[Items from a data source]
--- --- ---
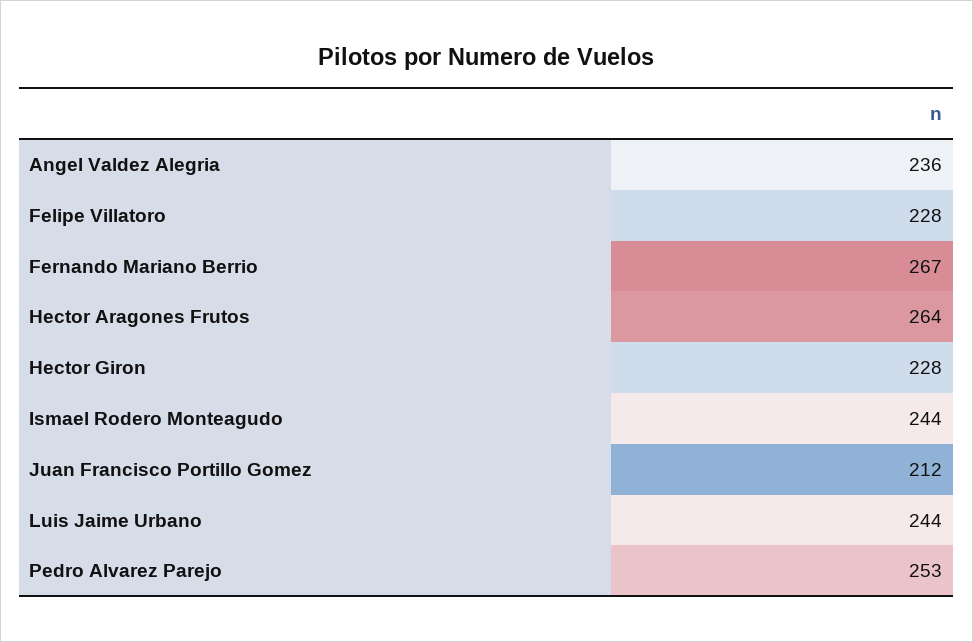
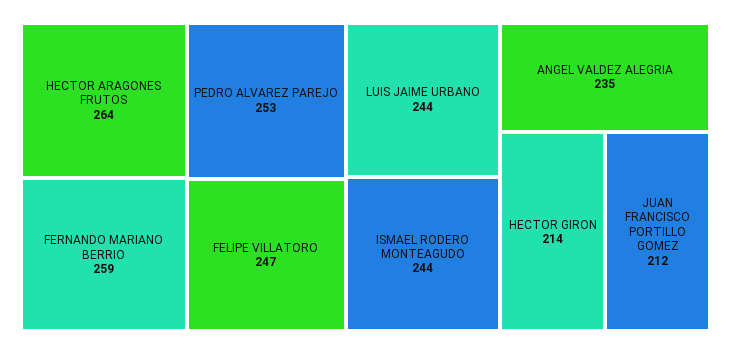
  {
-   "Angel Valdez Alegria": 236,
+   "Angel Valdez Alegria": 235,
-   "Felipe Villatoro": 228,
+   "Felipe Villatoro": 247,
-   "Fernando Mariano Berrio": 267,
+   "Fernando Mariano Berrio": 259,
    "Hector Aragones Frutos": 264,
-   "Hector Giron": 228,
+   "Hector Giron": 214,
    "Ismael Rodero Monteagudo": 244,
    "Juan Francisco Portillo Gomez": 212,
    "Luis Jaime Urbano": 244,
    "Pedro Alvarez Parejo": 253
  }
--- --- ---
# The task
The expected output is every entry, retyped exactly, with all pictures removed.

# Task response
  {
-   "Angel Valdez Alegria": 236,
+   "Angel Valdez Alegria": 235,
-   "Felipe Villatoro": 228,
+   "Felipe Villatoro": 247,
-   "Fernando Mariano Berrio": 267,
+   "Fernando Mariano Berrio": 259,
    "Hector Aragones Frutos": 264,
-   "Hector Giron": 228,
+   "Hector Giron": 214,
    "Ismael Rodero Monteagudo": 244,
    "Juan Francisco Portillo Gomez": 212,
    "Luis Jaime Urbano": 244,
    "Pedro Alvarez Parejo": 253
  }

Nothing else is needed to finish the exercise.